Sidewalk Smokers May Soon Get Burned

A new D.C. Council bill could blow it for smokers

With another smoking bill expected to be passed by the D.C. Council, District smokers soon may need a map to plot out where they can fire up a square. 

Council members voted unanimously Tuesday to support a bill allowing business owners to post signs outside of their establishments that say “no smoking." Mayor Adrian Fenty spoke to NBC4's Tom Sherwood at a school groundbreaking and said he felt the bill struck a good balance.
Not sure if that holds true, though, for smokers who have already accepted having to leave an establishment and go out into the cold to feed the monkey. If the bill passes, business owners would be able to ask folks, who are already outside,  to walk an additional 25 feet away from said establishment.

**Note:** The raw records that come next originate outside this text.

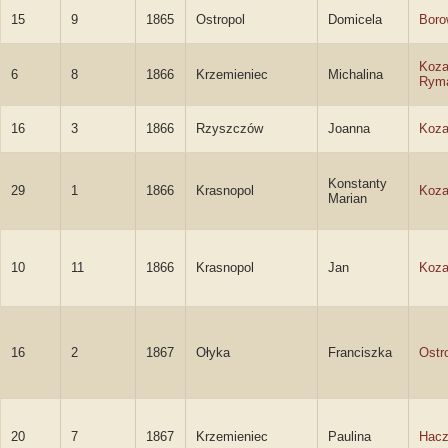
15
9
1865
Ostropol
Domicela
Boro
Koza
6
8
1866
Krzemieniec
Michalina
Rym
16
3
1866
Rzyszczów
Joanna
Koza
Konstanty
29
1
1866
Krasnopol
Koza
Marian
10
11
1866
Krasnopol
Jan
Koza
16
2
1867
Ołyka
Franciszka
Ostr
20
7
1867
Krzemieniec
Paulina
Hac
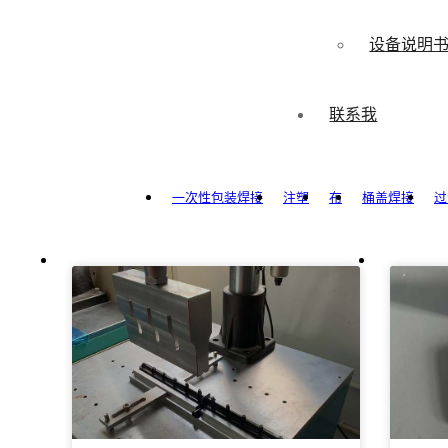
设备说明
联系我
一次性包装焊接
注塑
布
桶盖焊接
过
织带焊接
插座焊接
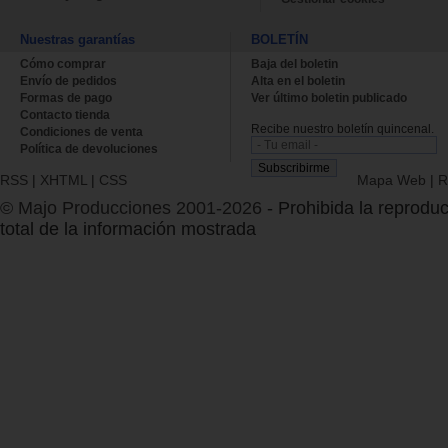
Nuestras garantías
BOLETÍN
Cómo comprar
Baja del boletin
Envío de pedidos
Alta en el boletin
Formas de pago
Ver último boletin publicado
Contacto tienda
Recibe nuestro boletín quincenal.
Condiciones de venta
Política de devoluciones
RSS
|
XHTML
|
CSS
Mapa Web
|
R
© Majo Producciones 2001-2026
- Prohibida la reproduc
total de la información mostrada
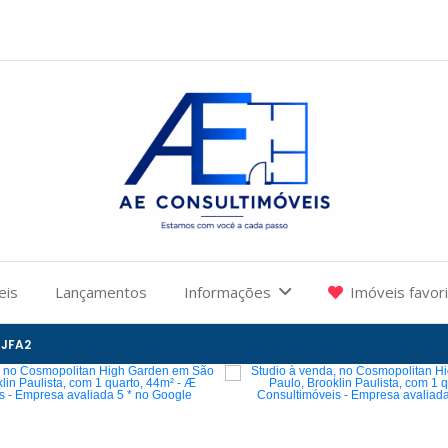
eis
Lançamentos
Informações
Imóveis favor
RJFA2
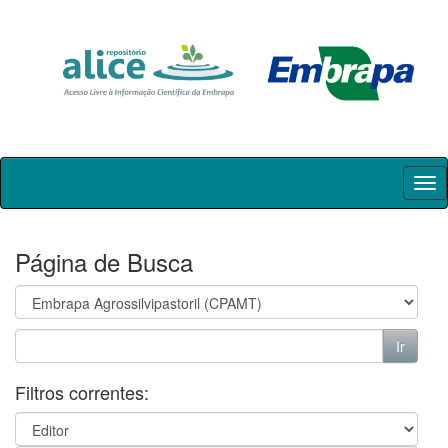
Skip
navigation
Página de Busca
Filtros correntes:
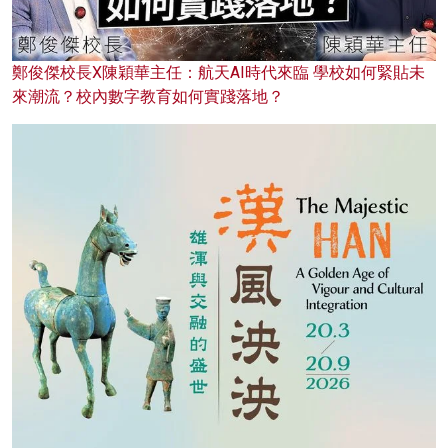
鄭俊傑校長X陳穎華主任：航天AI時代來臨 學校如何緊貼未
來潮流？校內數字教育如何實踐落地？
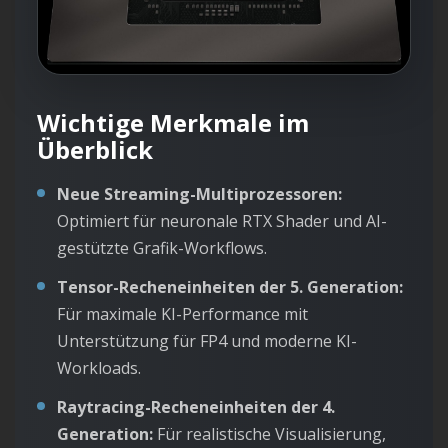
Wichtige Merkmale im
Überblick
Neue Streaming-Multiprozessoren:
Optimiert für neuronale RTX Shader und AI-
gestützte Grafik-Workflows.
Tensor-Recheneinheiten der 5. Generation:
Für maximale KI-Performance mit
Unterstützung für FP4 und moderne KI-
Workloads.
Raytracing-Recheneinheiten der 4.
Generation:
Für realistische Visualisierung,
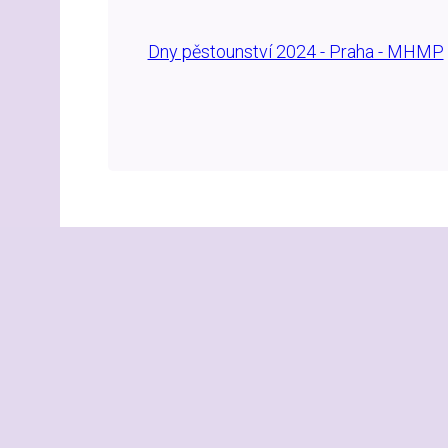
Dny pěstounství 2024 - Praha - MHMP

"I think we can't get any further unless you want to ban smoking on sidewalks," at-large Councilman Phil Mendelson, chairman of the Committee of Public Safety and the Judiciary, said last month.

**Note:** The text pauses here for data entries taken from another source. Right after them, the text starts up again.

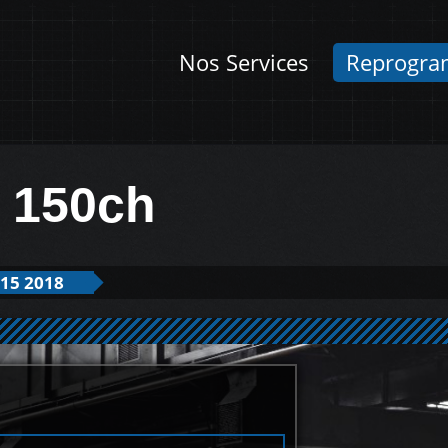
Nos Services
Reprogra
i 150ch
15 2018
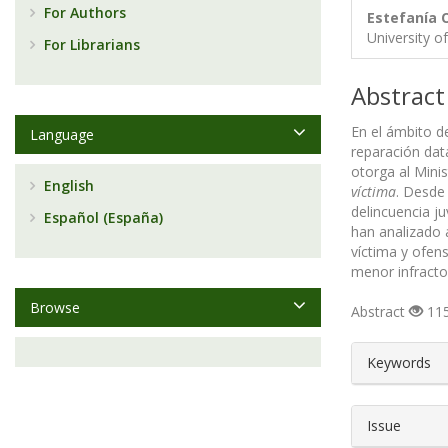
For Authors
Estefanía 
University o
For Librarians
Abstract
En el ámbito d
Language
reparación dat
otorga al Minis
English
víctima
. Desde 
delincuencia j
Español (España)
han analizado 
víctima y ofens
menor infracto
Browse
Abstract
115
##plugin
Keywords
Issue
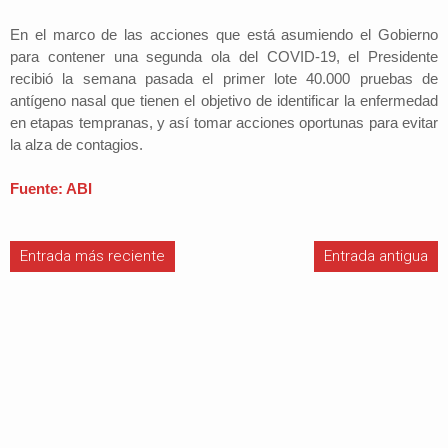
En el marco de las acciones que está asumiendo el Gobierno
para contener una segunda ola del COVID-19, el Presidente
recibió la semana pasada el primer lote 40.000 pruebas de
antígeno nasal que tienen el objetivo de identificar la enfermedad
en etapas tempranas, y así tomar acciones oportunas para evitar
la alza de contagios.
Fuente: ABI
Entrada más reciente
Entrada antigua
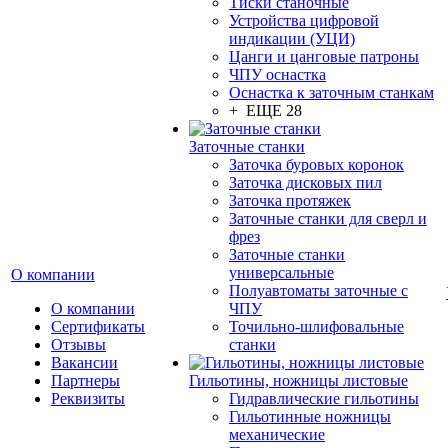
Тиски станочные
Устройства цифровой
индикации (УЦИ)
Цанги и цанговые патроны
ЧПУ оснастка
Оснастка к заточным станкам
+ ЕЩЕ 28
Заточные станки
Заточка буровых коронок
Заточка дисковых пил
Заточка протяжек
Заточные станки для сверл и
фрез
Заточные станки
универсальные
О компании
Полуавтоматы заточные с
О компании
ЧПУ
Сертификаты
Точильно-шлифовальные
Отзывы
станки
Вакансии
Партнеры
Гильотины, ножницы листовые
Реквизиты
Гидравлические гильотины
Гильотинные ножницы
механические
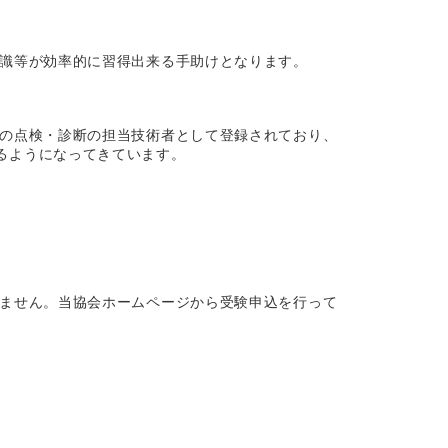
識等が効率的に習得出来る手助けとなります。
の点検・診断の担当技術者として登録されており、
るようになってきています。
ません。当協会ホームページから受験申込を行って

At this point though, the bill doesn’t include a penalty, unless lung cancer or emphysema counts for anything. The business owner can’t do anything if the smoker decides not to move, unless the proposed bill is changed.
"These signs have actually no enforceability because unless you are on someone's property ... the property owner can't say to a person who is smoking on a public way that they may not do that," said Ward 3 Council member Mary Cheh. "We would have to pass a law to provide for penalties ... we haven't gotten that far yet."  

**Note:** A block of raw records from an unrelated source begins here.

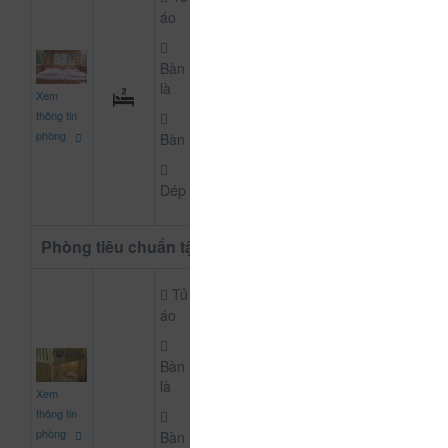
áo
Bàn
440.000
là
Xem
CHƯA KHAI BÁO PH
đ
thông tin
phòng
Bàn
Dép
Phòng tiêu chuẩn tập thể
Tủ
áo
Bàn
150.000
là
Xem
CHƯA KHAI BÁO PH
đ
thông tin
phòng
Bàn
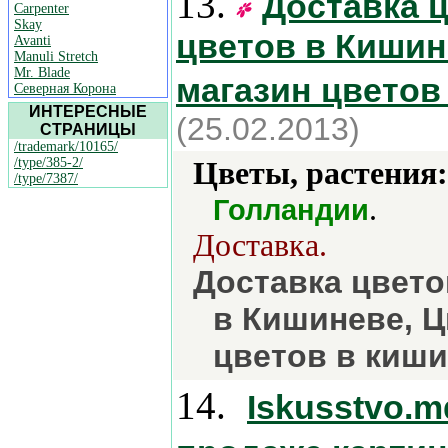
13.
Доставка ц
Carpenter
Skay
цветов в Кишин
Avanti
Manuli Stretch
Mr. Blade
магазин цветов
Северная Корона
ИНТЕРЕСНЫЕ
(25.02.2013)
СТРАНИЦЫ
/trademark/10165/
/type/385-2/
Цветы, растения:
/type/7387/
.
Голландии
Доставка.
Доставка цвето
в Кишиневе, Ц
цветов в киши
14.
Iskusstvo.m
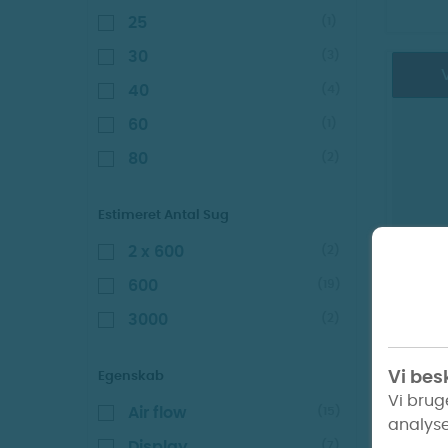
25
(1)
30
(3)
V
40
(4)
60
(1)
80
(2)
Estimeret Antal Sug
2 x 600
(2)
Bri
600
(19)
3000
(2)
Vi besk
Egenskab
Vi brug
Air flow
(15)
analyse
Display
(7)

The new bill is meant to prevent smokers from congregating outside of office buildings and restaurants, according to the Washington Examiner, but it doesn’t stop there.
If you are under the age of 18, you really shouldn’t be smoking, and the new bill will make sure of that. About $50 of your allowance will become District dollars if you are caught “possessing” tobacco. If you are caught using a fake ID to buy tobacco products, you could have to cough up $300.
But hold your breath, council members still have to vote a second time in order to pass the bill.